** Provided records follows **

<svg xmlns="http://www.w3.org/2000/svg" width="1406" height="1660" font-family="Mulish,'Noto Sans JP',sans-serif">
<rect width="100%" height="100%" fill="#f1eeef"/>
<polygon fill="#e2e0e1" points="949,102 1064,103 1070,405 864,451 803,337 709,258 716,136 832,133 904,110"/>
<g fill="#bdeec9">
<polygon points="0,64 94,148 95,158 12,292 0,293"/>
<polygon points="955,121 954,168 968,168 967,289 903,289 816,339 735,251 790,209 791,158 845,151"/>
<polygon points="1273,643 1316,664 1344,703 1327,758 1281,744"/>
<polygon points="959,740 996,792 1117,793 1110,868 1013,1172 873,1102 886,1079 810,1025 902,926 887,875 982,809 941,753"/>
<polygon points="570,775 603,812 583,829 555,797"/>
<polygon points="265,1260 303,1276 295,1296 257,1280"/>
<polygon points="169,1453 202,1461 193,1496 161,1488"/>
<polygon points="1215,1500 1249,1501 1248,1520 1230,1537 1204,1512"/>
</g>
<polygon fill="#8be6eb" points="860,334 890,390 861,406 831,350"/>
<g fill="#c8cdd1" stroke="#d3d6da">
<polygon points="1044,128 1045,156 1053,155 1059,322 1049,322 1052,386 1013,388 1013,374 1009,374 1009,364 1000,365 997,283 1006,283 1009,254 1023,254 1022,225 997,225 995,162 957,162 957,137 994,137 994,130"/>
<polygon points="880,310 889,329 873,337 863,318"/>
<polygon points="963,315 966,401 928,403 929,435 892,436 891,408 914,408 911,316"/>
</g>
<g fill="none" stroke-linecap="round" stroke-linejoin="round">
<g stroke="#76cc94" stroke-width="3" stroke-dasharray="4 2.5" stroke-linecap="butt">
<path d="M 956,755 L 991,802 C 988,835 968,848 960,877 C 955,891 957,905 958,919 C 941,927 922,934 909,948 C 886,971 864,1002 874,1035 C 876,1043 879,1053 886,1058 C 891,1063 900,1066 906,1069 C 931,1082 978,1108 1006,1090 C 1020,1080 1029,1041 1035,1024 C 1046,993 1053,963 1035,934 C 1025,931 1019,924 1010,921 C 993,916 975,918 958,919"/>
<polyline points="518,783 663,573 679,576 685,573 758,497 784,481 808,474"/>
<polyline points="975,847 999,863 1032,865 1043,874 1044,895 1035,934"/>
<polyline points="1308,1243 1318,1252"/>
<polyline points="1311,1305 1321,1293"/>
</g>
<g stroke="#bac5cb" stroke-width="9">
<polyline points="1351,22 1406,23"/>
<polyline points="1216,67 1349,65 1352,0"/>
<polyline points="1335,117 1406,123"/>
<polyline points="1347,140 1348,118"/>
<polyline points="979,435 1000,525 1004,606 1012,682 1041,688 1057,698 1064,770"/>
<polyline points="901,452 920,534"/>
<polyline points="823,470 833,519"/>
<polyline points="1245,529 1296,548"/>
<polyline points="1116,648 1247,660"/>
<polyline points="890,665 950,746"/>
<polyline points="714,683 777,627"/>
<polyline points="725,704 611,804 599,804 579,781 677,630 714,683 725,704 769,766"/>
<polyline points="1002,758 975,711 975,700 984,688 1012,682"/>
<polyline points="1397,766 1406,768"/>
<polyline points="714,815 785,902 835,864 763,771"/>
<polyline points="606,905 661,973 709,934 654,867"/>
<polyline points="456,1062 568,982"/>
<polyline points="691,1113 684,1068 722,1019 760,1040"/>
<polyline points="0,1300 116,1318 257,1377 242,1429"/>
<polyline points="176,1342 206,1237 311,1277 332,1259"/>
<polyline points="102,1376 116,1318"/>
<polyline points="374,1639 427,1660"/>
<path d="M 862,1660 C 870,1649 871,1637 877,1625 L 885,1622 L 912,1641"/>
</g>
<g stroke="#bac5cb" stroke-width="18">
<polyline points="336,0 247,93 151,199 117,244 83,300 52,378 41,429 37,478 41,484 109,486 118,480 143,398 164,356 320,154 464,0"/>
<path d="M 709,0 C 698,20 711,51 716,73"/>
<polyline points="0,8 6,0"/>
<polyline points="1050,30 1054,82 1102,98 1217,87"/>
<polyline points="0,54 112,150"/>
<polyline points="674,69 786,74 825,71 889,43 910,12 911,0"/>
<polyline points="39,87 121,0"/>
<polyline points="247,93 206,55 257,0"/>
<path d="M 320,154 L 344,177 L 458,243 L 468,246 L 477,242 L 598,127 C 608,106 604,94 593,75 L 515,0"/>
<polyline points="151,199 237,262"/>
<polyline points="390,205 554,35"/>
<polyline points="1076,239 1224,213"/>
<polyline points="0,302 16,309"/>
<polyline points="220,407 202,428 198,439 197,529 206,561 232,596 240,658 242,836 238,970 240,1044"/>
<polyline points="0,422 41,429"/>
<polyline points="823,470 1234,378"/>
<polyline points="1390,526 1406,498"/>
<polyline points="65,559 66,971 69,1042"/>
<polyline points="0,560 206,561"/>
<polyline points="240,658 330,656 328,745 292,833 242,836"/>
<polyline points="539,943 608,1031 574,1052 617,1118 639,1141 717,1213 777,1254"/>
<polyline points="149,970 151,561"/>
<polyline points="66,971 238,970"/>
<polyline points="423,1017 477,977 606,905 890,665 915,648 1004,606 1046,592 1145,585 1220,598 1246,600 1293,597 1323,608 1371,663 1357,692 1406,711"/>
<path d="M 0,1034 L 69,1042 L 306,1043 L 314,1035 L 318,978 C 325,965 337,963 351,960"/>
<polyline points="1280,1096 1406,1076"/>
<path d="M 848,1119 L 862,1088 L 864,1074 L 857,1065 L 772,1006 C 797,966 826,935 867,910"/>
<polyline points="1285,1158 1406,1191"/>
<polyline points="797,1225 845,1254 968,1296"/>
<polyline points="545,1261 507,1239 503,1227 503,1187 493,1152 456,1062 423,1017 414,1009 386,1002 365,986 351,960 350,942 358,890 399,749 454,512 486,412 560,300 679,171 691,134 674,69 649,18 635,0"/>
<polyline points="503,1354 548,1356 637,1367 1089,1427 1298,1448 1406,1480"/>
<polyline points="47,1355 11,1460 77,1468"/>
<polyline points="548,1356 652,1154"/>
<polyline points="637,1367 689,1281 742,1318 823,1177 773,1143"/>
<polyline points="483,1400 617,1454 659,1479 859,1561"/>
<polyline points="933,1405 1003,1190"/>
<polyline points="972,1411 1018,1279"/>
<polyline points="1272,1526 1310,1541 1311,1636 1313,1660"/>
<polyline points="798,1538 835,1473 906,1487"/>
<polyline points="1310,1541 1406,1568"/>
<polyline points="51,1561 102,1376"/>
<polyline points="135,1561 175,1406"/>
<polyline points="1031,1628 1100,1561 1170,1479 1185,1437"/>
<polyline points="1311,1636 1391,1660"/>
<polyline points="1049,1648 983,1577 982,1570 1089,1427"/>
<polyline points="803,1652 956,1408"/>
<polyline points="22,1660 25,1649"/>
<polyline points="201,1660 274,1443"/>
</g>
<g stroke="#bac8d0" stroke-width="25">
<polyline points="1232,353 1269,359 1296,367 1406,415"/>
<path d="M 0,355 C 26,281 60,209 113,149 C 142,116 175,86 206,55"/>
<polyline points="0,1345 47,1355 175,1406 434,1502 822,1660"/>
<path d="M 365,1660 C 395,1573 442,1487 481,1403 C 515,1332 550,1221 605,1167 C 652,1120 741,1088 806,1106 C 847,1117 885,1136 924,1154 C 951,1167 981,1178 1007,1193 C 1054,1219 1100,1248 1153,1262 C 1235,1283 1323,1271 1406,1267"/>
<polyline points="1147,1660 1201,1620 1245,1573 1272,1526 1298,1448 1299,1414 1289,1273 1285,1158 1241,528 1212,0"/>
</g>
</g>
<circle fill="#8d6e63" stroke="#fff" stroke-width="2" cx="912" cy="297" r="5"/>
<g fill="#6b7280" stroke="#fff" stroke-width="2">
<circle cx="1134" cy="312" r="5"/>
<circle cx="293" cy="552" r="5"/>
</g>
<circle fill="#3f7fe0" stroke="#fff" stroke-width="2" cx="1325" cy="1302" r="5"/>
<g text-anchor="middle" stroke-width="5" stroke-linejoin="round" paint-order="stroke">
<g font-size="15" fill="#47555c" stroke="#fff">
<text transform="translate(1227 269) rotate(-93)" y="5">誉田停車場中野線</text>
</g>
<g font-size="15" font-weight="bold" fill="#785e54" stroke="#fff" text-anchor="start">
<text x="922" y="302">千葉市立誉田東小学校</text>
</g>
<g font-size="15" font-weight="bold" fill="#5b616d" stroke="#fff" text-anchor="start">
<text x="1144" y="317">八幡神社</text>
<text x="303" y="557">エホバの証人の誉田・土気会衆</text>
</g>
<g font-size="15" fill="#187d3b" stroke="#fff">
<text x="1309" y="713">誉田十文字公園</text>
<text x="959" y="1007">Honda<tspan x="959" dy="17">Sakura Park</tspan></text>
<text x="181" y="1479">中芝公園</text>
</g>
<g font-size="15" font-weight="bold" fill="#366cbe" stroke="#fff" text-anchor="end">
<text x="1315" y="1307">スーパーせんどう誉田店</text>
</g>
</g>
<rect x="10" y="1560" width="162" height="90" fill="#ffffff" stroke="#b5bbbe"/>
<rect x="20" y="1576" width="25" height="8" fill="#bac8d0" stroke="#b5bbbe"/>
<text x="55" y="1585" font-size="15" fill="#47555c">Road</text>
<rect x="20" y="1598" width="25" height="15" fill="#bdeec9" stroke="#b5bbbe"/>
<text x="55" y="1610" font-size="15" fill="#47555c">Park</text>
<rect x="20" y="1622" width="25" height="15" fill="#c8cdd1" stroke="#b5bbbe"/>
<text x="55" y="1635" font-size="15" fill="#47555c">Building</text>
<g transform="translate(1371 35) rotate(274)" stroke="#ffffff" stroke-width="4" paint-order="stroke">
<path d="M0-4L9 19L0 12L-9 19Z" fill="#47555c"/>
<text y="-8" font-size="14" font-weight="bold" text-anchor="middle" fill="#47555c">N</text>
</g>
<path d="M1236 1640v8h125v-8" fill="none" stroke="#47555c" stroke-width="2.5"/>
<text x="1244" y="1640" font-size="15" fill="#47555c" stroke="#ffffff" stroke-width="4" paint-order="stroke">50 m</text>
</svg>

** End of Provided records **

What the task requires: When a line of the material holds the string "linejoin", copy that line.

Response below:
<g fill="none" stroke-linecap="round" stroke-linejoin="round">
<g text-anchor="middle" stroke-width="5" stroke-linejoin="round" paint-order="stroke">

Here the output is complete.